Wednesday, August 7, 2013

Settling in

I never would have guessed, but a laundromat is actually a rathter pleasant place to write.  I don't have a WiFi connection here so Facebook and Gmail have no hope of distracting me from this document.  The gentle hum of the dryers sends a subtle but noticeable tremor though the chair, and the sloshing churn of the washing machines has a calming effect with its promise of clean laundry.  Surely, there are few pleasures in life more simple than clean laundry: warm sheets, clean shirts, fresh starts.

It's been more than a week since my dad and I landed at La Guardia airport.  I don't know what's changed, but unlike the last time I was here when after a week I wanted nothing more than to be rid of this place, I'm actually feeling rather comfortable this time around.  Dare I say...happy?  Optimistic?  Over the last week I have been fairly productive around the apartment, putting things away and organizing and arranging and making it homey.  I have found a laundromat with inexpensive machines and nice people.  I have gotten into at least one surprisingly pleasant conversation with a couple wonderfully nice strangers and also taken their advice about checking out a nearby free public pool (which features Olympic-length lanes for swimming laps - YAY!  Also - pain).  I have cooked a few really tasty meals for Tomm, including Shabbat dinner last Friday with cholent for lunch on Saturday. 

Since arriving I've had no shortage of free time.  In fact, this is the longest period of time I've gone without being employed since I was in high school (not counting the 5 month Ulpan where I worked part time, even if it wasn't employment, per se).  I've been wondering what will happen come September when teachers and students fill the schools once again.  Will I be among them?  I have sent my resume to dozens of schools and educational programs in response to their job postings, and so far I have only had a couple interviews.  Very few of the postings are for full-time positions, which seems to be the way music education is going these days.  I have no choice but to remain optimistic, yet every so often reality pushes its way into my psyche and reminds me that getting a job as a music teacher, especially as an orchestra teacher, is among the harder things to achieve in today's educational climate and economy.

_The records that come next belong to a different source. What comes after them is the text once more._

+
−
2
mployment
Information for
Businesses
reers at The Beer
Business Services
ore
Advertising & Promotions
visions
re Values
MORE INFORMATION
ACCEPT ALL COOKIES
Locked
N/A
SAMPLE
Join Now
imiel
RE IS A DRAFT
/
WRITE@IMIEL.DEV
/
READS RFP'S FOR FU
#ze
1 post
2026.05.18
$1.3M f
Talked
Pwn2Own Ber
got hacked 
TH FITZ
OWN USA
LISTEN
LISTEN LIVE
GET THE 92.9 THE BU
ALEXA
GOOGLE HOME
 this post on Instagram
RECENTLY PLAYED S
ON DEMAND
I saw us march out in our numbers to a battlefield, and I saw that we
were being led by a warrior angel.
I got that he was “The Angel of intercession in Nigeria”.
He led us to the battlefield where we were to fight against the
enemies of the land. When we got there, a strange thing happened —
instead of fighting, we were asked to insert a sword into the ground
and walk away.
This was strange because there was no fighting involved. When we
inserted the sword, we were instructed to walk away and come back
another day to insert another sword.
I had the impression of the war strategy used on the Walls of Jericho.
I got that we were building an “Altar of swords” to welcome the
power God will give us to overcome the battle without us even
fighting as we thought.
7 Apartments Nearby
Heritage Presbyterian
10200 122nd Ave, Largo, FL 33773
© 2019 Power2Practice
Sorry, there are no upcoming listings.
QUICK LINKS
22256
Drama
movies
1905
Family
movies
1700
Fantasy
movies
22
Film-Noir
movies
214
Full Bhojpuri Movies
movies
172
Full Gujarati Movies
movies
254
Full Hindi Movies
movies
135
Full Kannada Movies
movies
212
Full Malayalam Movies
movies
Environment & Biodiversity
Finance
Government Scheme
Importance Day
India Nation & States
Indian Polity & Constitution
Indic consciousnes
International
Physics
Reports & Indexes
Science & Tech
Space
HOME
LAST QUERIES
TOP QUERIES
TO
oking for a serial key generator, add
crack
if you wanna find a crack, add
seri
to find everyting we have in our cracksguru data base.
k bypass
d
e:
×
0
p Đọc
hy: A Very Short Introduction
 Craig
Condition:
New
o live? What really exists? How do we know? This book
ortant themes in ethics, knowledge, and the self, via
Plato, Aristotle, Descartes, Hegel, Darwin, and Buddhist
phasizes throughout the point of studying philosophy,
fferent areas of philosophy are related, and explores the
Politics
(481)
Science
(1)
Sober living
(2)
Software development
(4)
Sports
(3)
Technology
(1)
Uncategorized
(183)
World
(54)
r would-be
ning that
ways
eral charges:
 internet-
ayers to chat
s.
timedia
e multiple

But it's only the beginning of August, so I still have at least two weeks before I REALLY have to freak out.  Until then, I'll just enjoy having the time to do things around the apartment, go swimming, and cook tasty meals for Tomm.

1 comment:

  1. So pleased to read that you're looking NYC in the eyes. You're adjusting to your new home and staying upbeat. All will come your way, my dear. All will be well.